:: QUESTIONS ON THE MATERIAL ::
1: According to the Babe Ruetz article, what was Ruetz's record as coach of the Racine Legion?
2: Please transcribe the Babe Ruetz article between "A gridiron giant" and "a protracted illness.", inclusive.

Babe Ruetz

Profile
- Position: Head coach

Personal information
- Born: September 23, 1893 Racine, Wisconsin, U.S.
- Died: May 24, 1927 (aged 33) Racine, Wisconsin, U.S.
- Listed weight: 285 lb (129 kg)

Career history
- 1922–1924: Racine Legion
- Coaching profile at Pro Football Reference

= Babe Ruetz =

American football player and coach (1893–1927)

George Gerhard "Babe" Ruetz (September 23, 1893 - May 24, 1927) was a sports promoter and professional football coach for the Racine Legion of the National Football League (NFL). Coaching the team from 1922 through 1924, Ruetz posted a record of 14 wins, 11 losses, and 6 ties, for an all-time winning percentage of .560.

A gridiron giant of the era, weighing in at 285 pounds, Ruetz was regarded as one of Racine, Wisconsin's best amateur football players of the 1910s and helped manage the local semi-pro club in that city prior to the establishment of the Horlick-Legion team in 1922.

Ruetz died in 1927 at the age of 33, following a protracted illness.

==Biography==
===Early life===

George Ruetz was born September 23, 1893, in Racine, Wisconsin. He was later nicknamed "Babe" Ruetz as a play on the name of George Herman "Babe" Ruth, iconic slugger of the New York Yankees.

Beginning in 1910, Ruetz made a name for himself locally playing on various school and local semi-pro teams. He was elected the president of the Racine Football Association in August 1914, in charge of organizing the town semi-pro team that played that fall.

In 1918 Ruetz volunteered and became a member of the American armed forces, playing football for one of the many camp teams.

===NFL coaching career===

In 1921, Ruetz persuaded officials in the Racine post of the American Legion to sponsor a football team. Assisting in the club's creation through financial sponsorship was William Horlick, president of his family's eponymous malted milk company in Racine, a profitable firm of the day. Horlick also provided use of his company's employee ball yard, Horlick Athletic Field, for home games.

:: AVAILABLE DATA ::
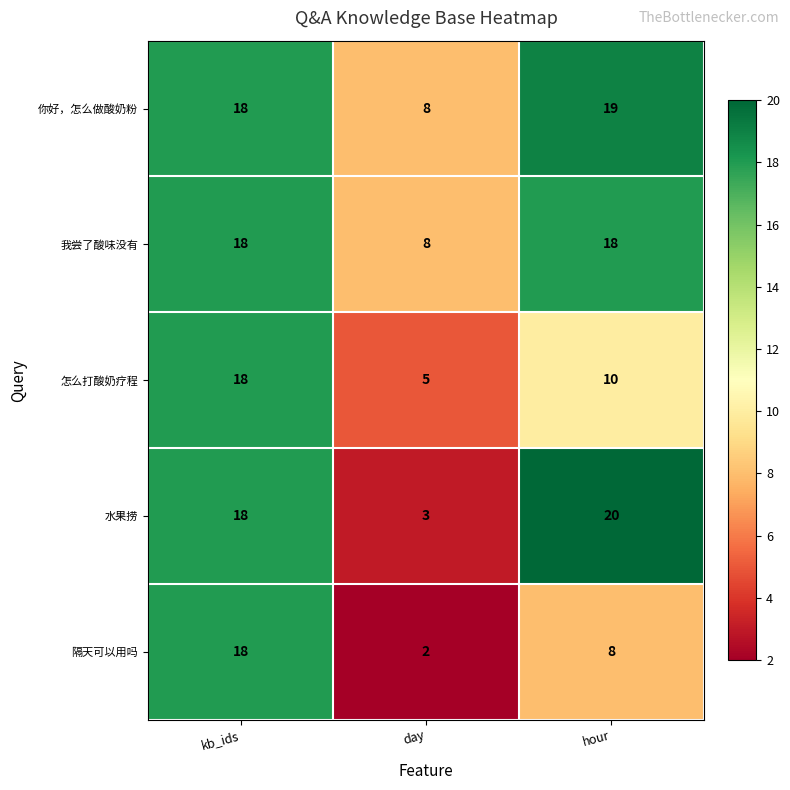

Which series changed the most between kb_ids and day?

隔天可以用吗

:: EXERCISE RESPONSES ::
1: 14 wins, 11 losses, and 6 ties, for a winning percentage of .560

2:
A gridiron giant of the era, weighing in at 285 pounds, Ruetz was regarded as one of Racine, Wisconsin's best amateur football players of the 1910s and helped manage the local semi-pro club in that city prior to the establishment of the Horlick-Legion team in 1922.

Ruetz died in 1927 at the age of 33, following a protracted illness.